I've found that the easiest way to understand neural networks intuitively is to think of them in terms of information flow across layers - any other perspective just gets too complex.

I suspect you're probably asking about much deeper questions that I wouldn't be able to answer, but I think most practitioners who actually designing neural architectures are primarily thinking in terms of what information a given piece of the network has access to, and which architectural properties allow it to more easily access the information it needs.

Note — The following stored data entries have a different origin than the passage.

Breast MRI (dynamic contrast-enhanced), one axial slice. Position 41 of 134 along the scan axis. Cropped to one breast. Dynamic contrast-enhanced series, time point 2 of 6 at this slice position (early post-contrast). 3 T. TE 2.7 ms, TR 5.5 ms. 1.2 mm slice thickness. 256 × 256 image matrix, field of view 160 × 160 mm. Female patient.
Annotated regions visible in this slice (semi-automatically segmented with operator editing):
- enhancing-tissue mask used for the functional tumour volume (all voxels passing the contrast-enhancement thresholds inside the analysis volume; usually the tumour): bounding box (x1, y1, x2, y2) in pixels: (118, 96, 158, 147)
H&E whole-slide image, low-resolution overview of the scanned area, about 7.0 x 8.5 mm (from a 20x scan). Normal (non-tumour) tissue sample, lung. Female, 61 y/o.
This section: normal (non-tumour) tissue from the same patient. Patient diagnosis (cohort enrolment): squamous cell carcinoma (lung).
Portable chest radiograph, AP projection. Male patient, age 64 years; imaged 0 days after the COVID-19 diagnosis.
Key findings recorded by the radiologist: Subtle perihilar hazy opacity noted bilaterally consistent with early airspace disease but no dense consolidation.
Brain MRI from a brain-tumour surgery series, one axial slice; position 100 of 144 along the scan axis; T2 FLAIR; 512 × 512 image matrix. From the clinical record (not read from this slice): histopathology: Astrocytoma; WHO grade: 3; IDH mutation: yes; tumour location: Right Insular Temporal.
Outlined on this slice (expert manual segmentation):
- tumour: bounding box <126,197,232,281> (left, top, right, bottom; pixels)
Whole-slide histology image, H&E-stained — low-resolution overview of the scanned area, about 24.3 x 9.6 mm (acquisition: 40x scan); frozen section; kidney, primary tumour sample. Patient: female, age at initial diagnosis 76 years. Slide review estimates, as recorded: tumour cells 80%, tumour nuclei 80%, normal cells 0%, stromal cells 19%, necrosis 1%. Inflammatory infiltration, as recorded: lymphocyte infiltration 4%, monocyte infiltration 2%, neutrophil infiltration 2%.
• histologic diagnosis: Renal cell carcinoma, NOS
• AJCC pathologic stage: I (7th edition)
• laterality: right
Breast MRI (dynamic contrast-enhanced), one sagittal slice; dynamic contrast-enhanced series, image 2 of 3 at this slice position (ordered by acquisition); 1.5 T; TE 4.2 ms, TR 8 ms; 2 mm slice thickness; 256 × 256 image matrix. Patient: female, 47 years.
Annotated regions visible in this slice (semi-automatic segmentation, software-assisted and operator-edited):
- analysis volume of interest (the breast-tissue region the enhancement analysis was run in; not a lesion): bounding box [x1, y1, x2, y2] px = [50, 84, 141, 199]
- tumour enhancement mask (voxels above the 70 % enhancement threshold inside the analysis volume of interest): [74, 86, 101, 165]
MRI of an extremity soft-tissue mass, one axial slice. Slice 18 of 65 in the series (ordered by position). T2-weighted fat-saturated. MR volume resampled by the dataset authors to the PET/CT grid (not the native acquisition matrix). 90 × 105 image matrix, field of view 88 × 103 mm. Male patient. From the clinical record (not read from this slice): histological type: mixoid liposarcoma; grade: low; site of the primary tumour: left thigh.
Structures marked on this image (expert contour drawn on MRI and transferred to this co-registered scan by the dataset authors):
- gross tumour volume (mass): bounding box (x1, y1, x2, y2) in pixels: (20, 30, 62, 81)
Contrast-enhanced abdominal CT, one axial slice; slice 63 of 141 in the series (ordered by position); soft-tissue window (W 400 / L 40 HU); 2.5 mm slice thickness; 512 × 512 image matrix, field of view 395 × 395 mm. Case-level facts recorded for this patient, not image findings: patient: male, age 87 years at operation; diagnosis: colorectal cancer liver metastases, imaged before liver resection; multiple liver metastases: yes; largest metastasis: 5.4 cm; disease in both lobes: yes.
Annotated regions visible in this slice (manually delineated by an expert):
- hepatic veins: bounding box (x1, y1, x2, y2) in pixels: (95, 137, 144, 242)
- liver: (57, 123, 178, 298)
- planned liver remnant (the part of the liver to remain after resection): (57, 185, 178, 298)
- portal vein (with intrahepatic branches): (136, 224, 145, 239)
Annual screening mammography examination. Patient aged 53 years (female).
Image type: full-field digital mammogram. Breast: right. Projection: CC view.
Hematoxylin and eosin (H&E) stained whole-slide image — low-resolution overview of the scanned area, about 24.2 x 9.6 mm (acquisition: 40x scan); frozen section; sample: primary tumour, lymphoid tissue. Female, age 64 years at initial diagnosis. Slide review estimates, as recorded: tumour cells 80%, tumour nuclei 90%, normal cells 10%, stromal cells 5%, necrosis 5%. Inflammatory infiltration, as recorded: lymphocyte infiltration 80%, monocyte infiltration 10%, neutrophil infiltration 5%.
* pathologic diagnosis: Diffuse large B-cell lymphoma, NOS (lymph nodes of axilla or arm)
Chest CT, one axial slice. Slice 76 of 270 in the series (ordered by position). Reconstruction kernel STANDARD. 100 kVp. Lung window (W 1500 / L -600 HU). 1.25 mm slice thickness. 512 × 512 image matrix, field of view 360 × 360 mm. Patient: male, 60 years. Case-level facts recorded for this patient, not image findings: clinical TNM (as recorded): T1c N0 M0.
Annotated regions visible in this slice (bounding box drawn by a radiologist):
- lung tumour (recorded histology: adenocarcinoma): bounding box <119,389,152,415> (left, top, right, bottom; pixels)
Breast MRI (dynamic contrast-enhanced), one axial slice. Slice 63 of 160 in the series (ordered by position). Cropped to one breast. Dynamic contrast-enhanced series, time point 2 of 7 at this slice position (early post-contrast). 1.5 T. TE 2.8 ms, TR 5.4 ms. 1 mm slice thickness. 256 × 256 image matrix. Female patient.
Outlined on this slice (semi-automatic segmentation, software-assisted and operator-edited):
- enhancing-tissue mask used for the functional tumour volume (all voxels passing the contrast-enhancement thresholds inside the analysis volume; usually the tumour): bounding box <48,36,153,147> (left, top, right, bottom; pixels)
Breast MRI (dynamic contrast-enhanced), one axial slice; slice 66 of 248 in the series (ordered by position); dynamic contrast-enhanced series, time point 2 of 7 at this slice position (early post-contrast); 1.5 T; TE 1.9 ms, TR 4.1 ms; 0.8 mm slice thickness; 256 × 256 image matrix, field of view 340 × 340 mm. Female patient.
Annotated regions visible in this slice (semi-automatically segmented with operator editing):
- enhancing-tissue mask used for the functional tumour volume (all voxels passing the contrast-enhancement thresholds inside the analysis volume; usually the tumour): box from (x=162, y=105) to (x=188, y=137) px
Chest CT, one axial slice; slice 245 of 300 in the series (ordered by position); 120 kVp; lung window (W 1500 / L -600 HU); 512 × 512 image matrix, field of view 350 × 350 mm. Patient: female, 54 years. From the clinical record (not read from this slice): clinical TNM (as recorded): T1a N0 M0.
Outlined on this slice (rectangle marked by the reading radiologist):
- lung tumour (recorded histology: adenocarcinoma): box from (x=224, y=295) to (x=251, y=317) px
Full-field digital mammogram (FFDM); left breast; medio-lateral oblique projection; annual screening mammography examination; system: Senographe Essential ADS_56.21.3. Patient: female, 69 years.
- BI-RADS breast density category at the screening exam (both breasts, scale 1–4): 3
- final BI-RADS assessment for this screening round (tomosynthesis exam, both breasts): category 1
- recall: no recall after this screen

That's how I always think about it, anyway.

Mauricio Arango's avatar

Thanks for the very interesting analogy.

As I understand it, the LLM's function is to produce a process workflow based on the input prompt. In applications where the number of tools is large and there are constraints on the inputs and outputs of each of the tools, the agent is going to be very complex and may not be verifiable. Consider for example financial systems.

Avik De's avatar

Excellent analogy and article!

Dragor's avatar

The subject matter of this essay was pretty interesting and seemed to explain something neat about the nature of LLMs (albeit one that my rudimentary and abandoned coding ability did not enable my sleep deprived brain to grant me understanding off. But. That subtitle! Uggh! I can’t say whether I believe or disbelieve what happened next, but I certainly believe that phrase is used in contexts where it is either untrue or the concept of dis/belief does not apply in a proportion of contexts that approximates to always. I felt serious desire to unsubscribe, but for seeing in that desire a certain petulance I would have. Uggh!

Cagatay Candan's avatar

On LLMs: I can understand the word embedding step a bit, after the success of recommendation systems (Netflix challenge) and I can relate to or even accept its training process (pre-training process, if I am correct) by next or neighboring token/word prediction (in spite of all difficulties of all different languages...) But; I do not understand at all how a simple inner product of current token/word with the tokens/word in history (attention block) can yield something that useful? I would like to guess this million dollar question that there is a minute advantage brought by each inner product stage at every cascade of these steps (through the depths of the neural network) and their overall effect compounds to something useful. You can say that I am just trying to convince myself that this works like the boosting schemes with weak learners (adaboost); but, who is to tell? It is possible that another LLM will show us how and why LLMs work and then give us a metric to track the progress of training. until that time it is boosting for me!